One of the goals is to “pull those exams together” and tailor them according to the business models of Finra member firms, Havlik said Wednesday at Finra’s annual conference in Washington D.C.
Havlik was hired by Finra in April last year to lead the SRO’s member regulation program, which includes surveillance and examination programs for member firms.
Havlik, who began her career in the financial services industry in 1982, was the chief compliance officer at Charles Schwab before she joined Finra.
Tailoring the exams according to business models will help eliminate duplication that currently exists when member firms are subjected to exams, according to Havlik.
The business models-based exams will be categorized according to six groups — retail, capital markets and investment banking, trading and execution, clearing and carrying, and diversified.
Each group will then have sub-groups. The retail group, for example, will have eight sub-groups — retail-small, retail midsize and large, retail small incentive compensation, retail midsize and large incentive compensation, fintech, retail with carrying and clearing activities, public pooled investment vehicles and variable annuities, and private placements.
The tailoring will apply to all kinds of Finra exams, according to Havlik.
For cybersecurity exams, for example, Finra may focus on firms that don’t have the same kinds of resources that larger firms have, Havlik said.
Havlik said a byproduct of the tailored exams would be getting better data on trends in the broker-dealer industry.
“This is a starting point,” she said.
When it comes to cycle exams, Havlik said Finra would want to prioritize them according to impact, size of the firm and whether the cycle exams have been back-to-back. For example, Finra could give a vast majority of firms a gap of six months from the end of one cycle exam to the start of a new one, while higher risk firms could be given a gap of three months, according to Havlik.

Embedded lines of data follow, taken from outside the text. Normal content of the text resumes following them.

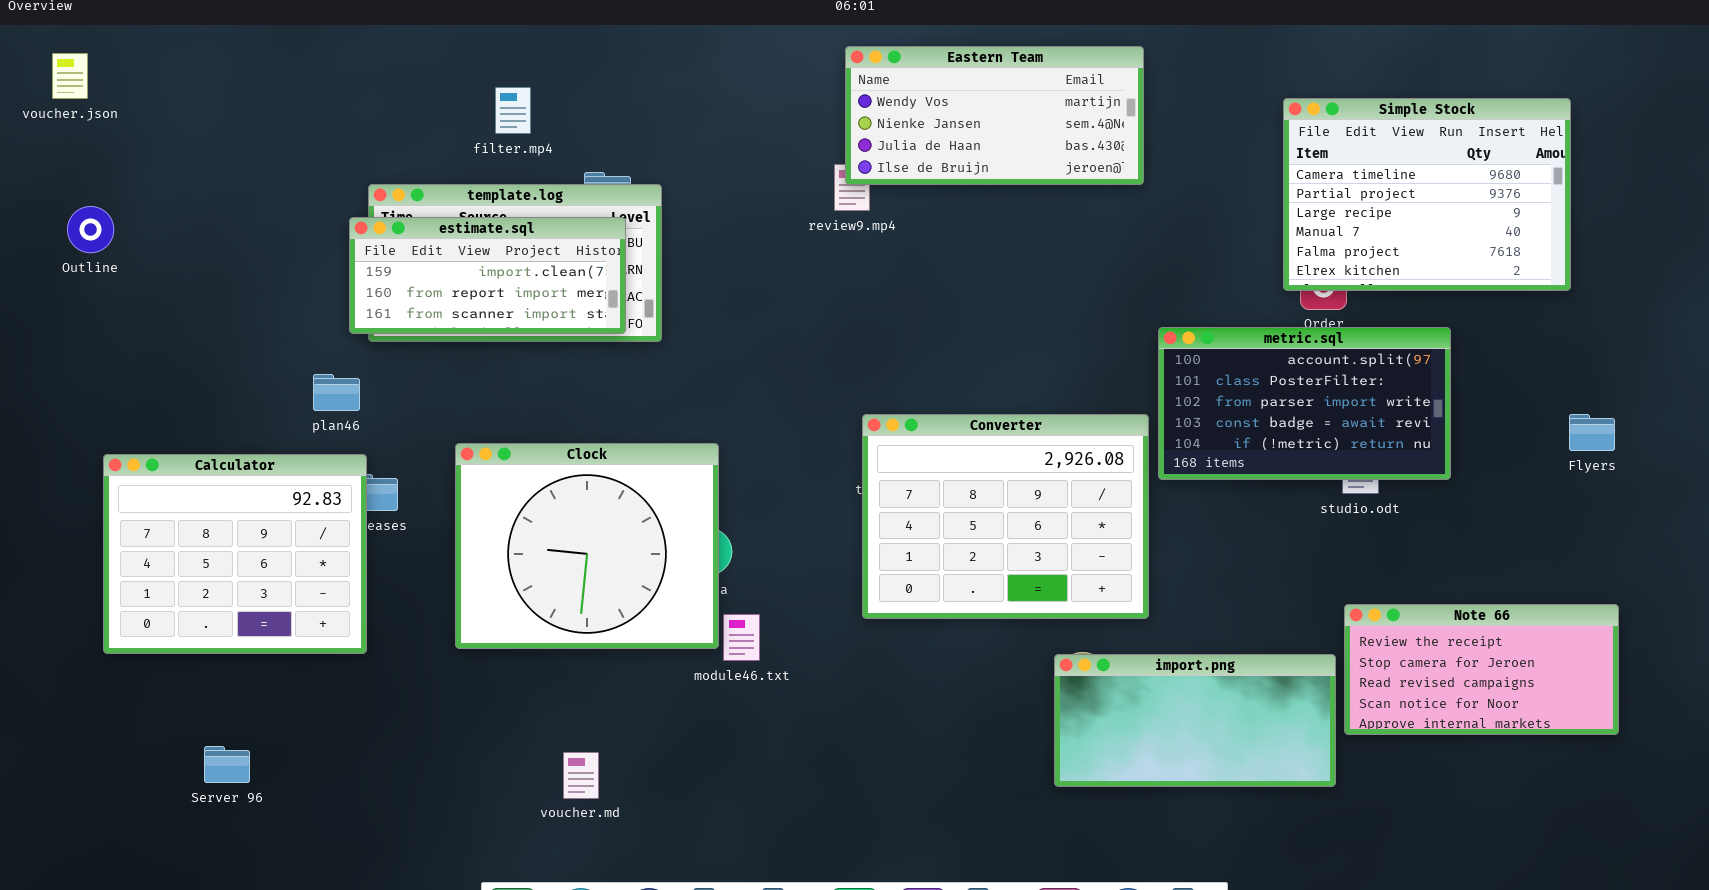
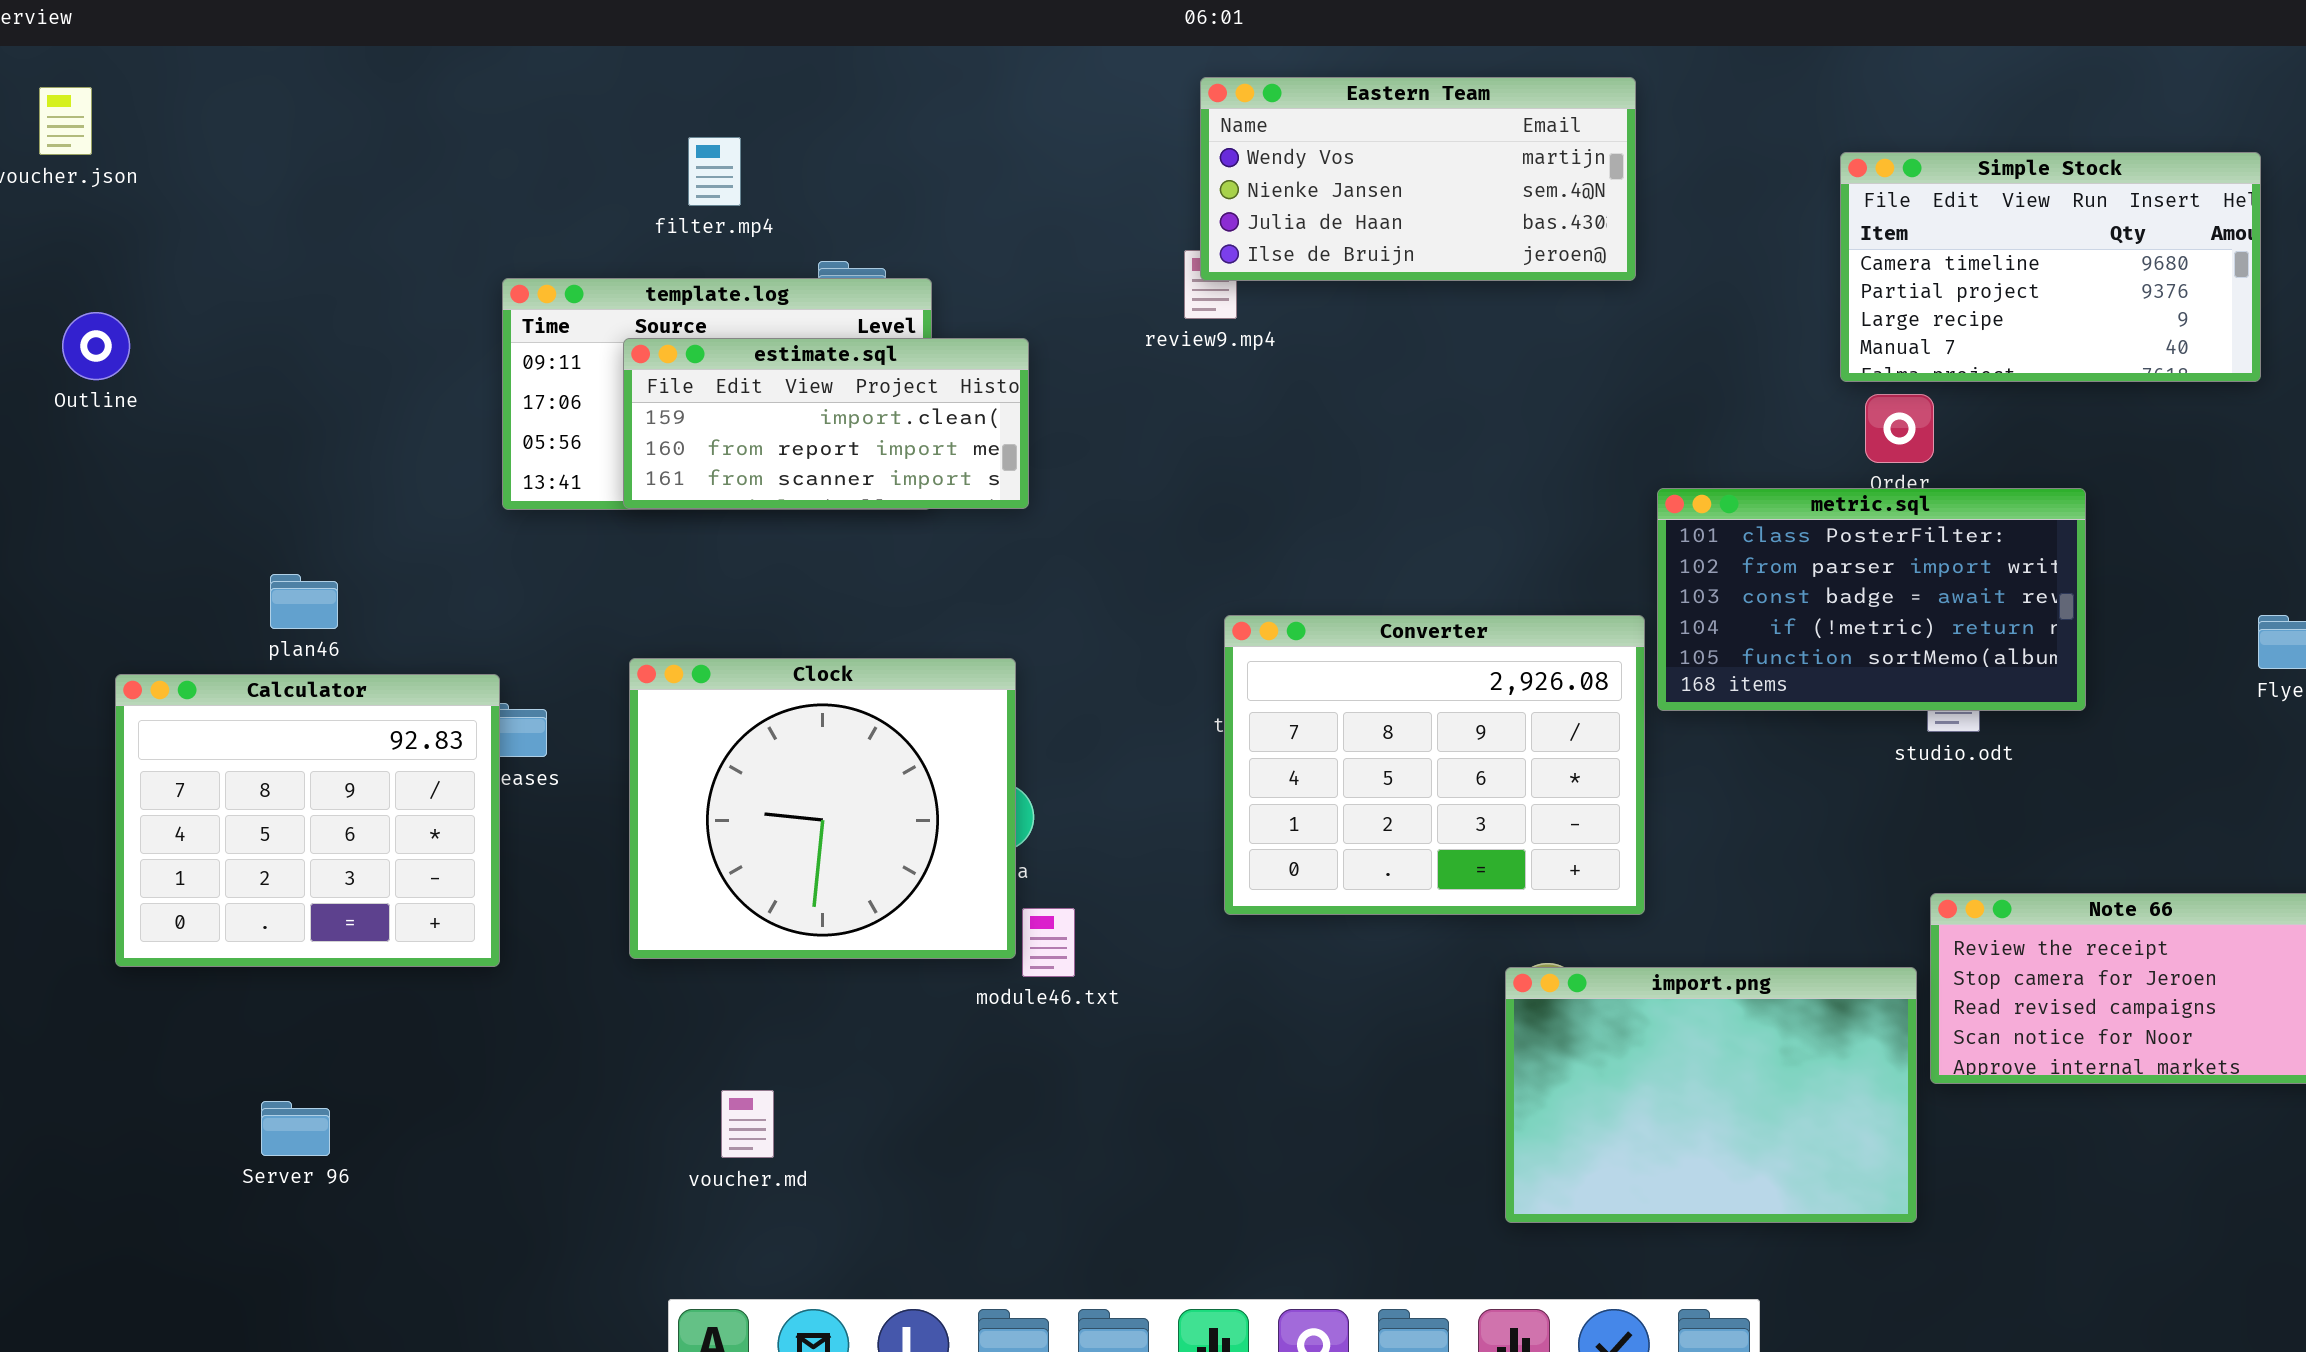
Simple Stock: [1283,98,1571,291] -> [1840,152,2261,382], resized
estimate.sql: [349,217,626,334] -> [623,338,1029,509], moved
metric.sql: [1158,327,1451,480] -> [1657,488,2086,711], scrolled down 1 row
plan46: [313,374,360,411] -> [270,574,338,629], moved
import.png: [1054,654,1336,787] -> [1505,967,1917,1223], resized
voucher.md: [563,752,599,799] -> [721,1090,774,1158], moved

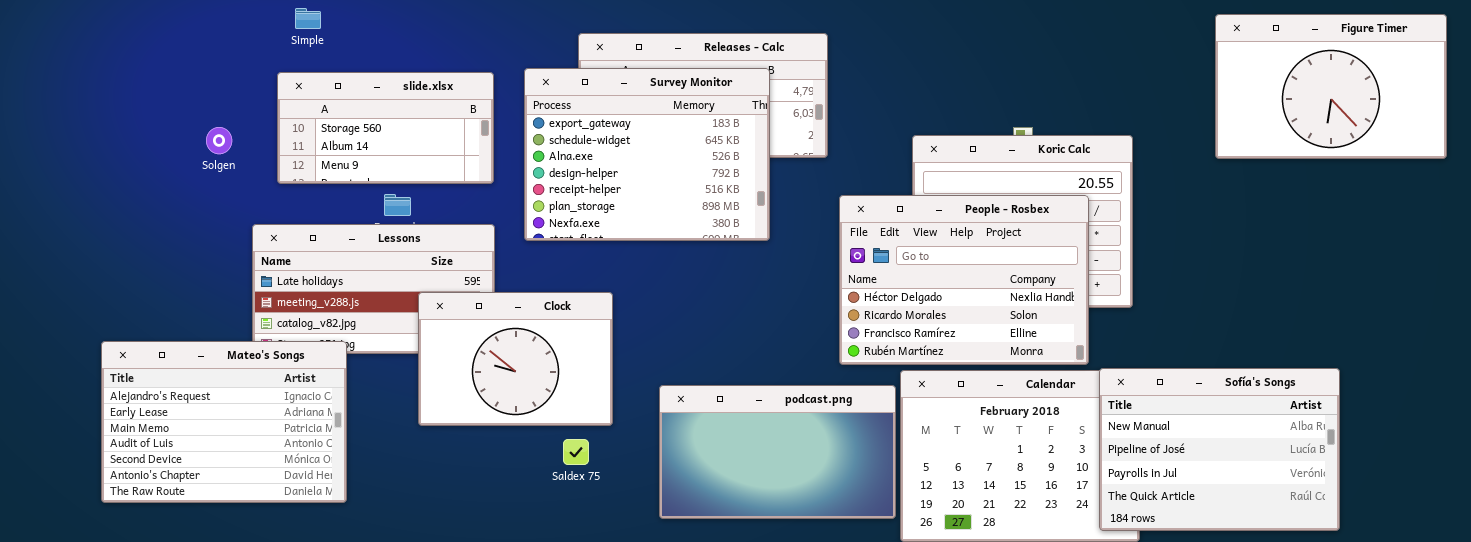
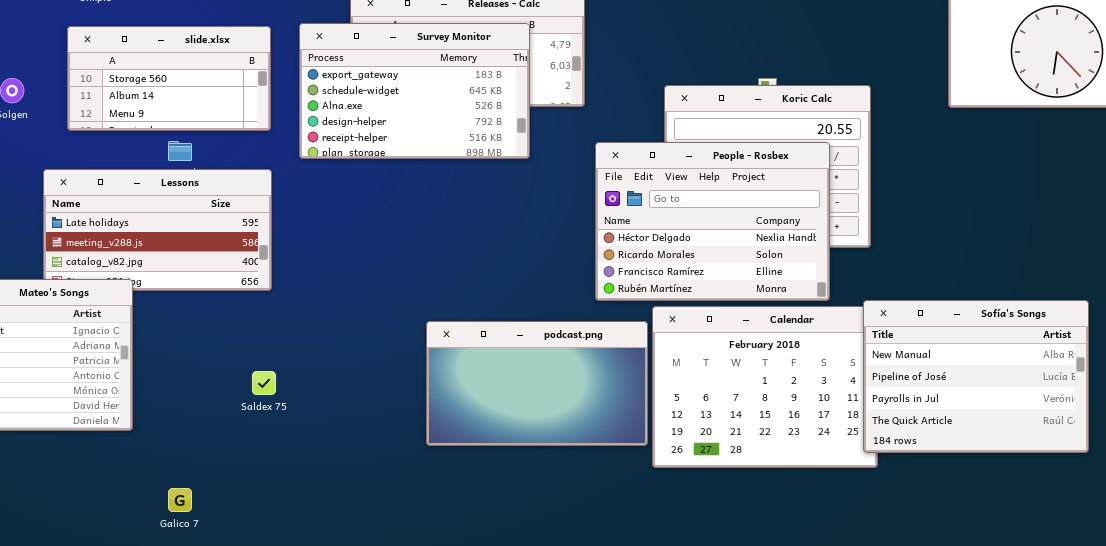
Survey Monitor: [524,68,770,241] -> [299,23,530,159], resized
Clock: [418,292,613,426] -> none, closed
Sofía's Songs: [1099,368,1340,531] -> [863,300,1089,453], moved
Saldex 75: [563,439,589,465] -> [252,371,276,395], moved

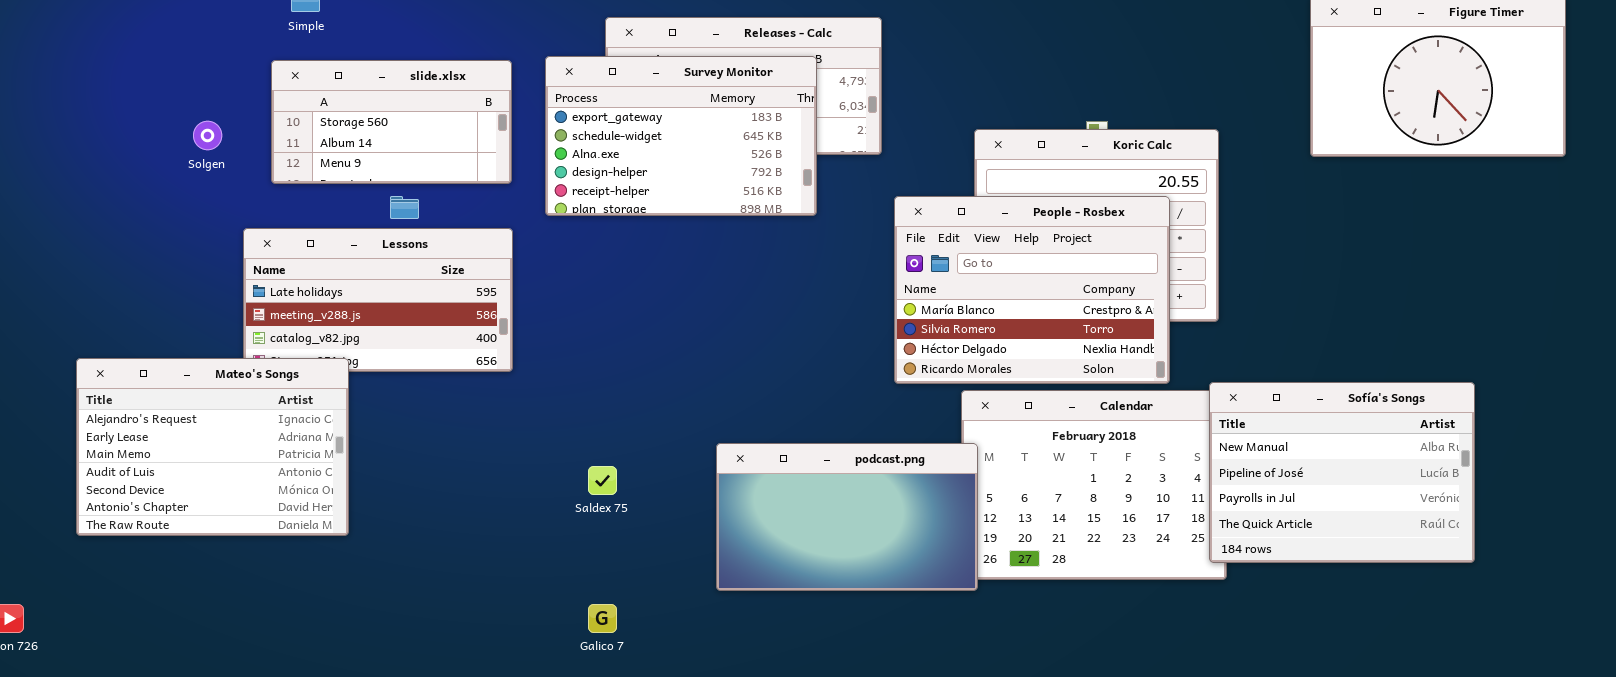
People - Rosbex: [595,142,830,301] -> [894,196,1170,384], scrolled up 2 rows
podcast.png: [426,321,648,446] -> [716,443,978,591], moved
Saldex 75: [252,371,276,395] -> [588,466,617,495], moved
Galico 7: [168,488,192,512] -> [588,604,617,633], moved

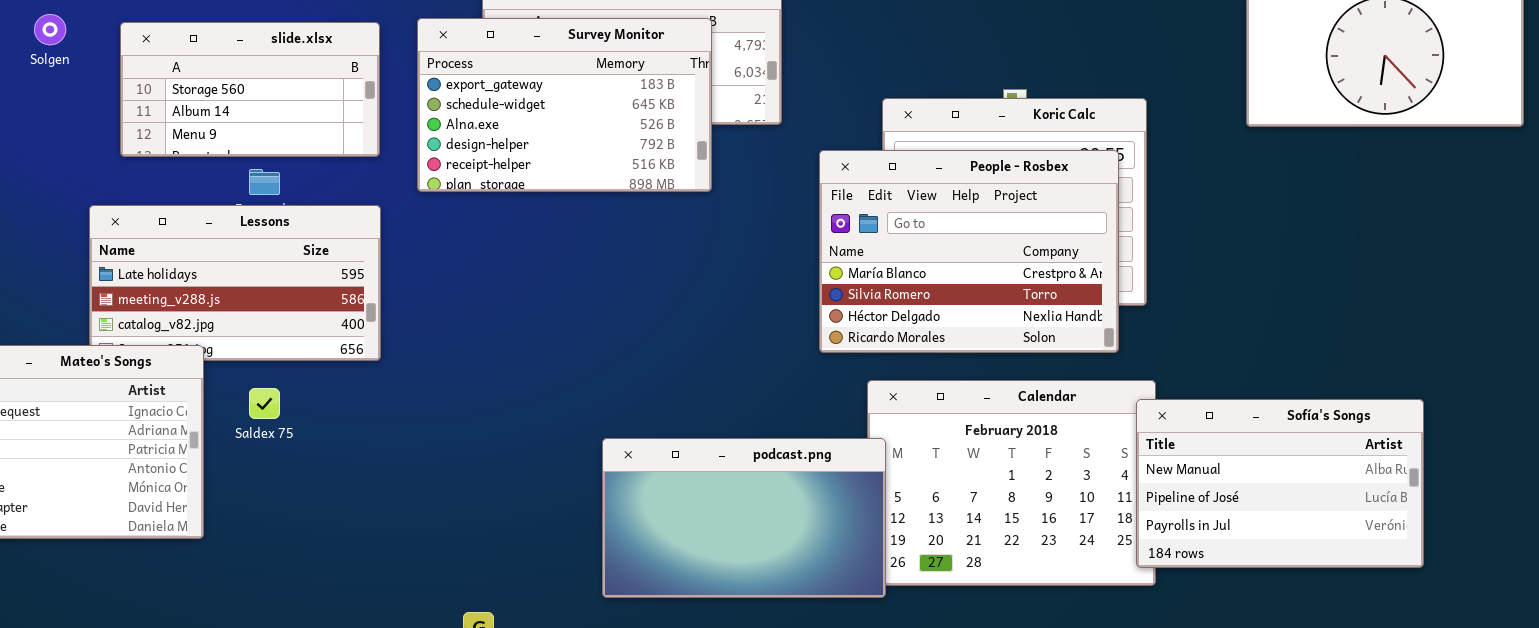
Solgen: [193,121,222,150] -> [34,14,66,45], moved
People - Rosbex: [894,196,1170,384] -> [819,150,1119,353], moved
Sofía's Songs: [1209,382,1475,563] -> [1136,399,1424,568], resized
Saldex 75: [588,466,617,495] -> [249,388,280,419], moved

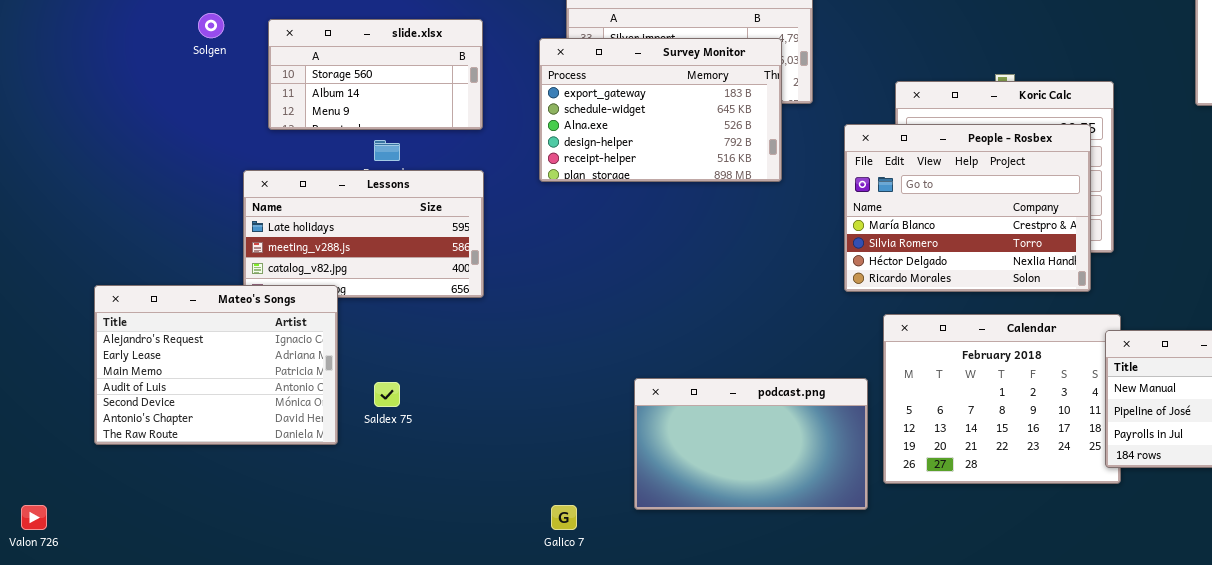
Survey Monitor: [417,18,712,192] -> [539,38,782,182], moved
Saldex 75: [249,388,280,419] -> [374,382,400,407], moved
podcast.png: [602,438,886,598] -> [634,378,868,510], moved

Havlik said Finra is aiming to implement changes it can make now while working on the longer-term goal of transforming the exam program.
Meanwhile, Finra is also aiming to reduce or eliminate overlaps between its own exams and those of the SEC.
“We’ll do everything in our power to make sure we’re not overlapping,” Havlik said. “It’s not a good use of our resources.”
Havlik encouraged firms experiencing an overlapping of exams from Finra and the SEC to elevate it “up the chain.”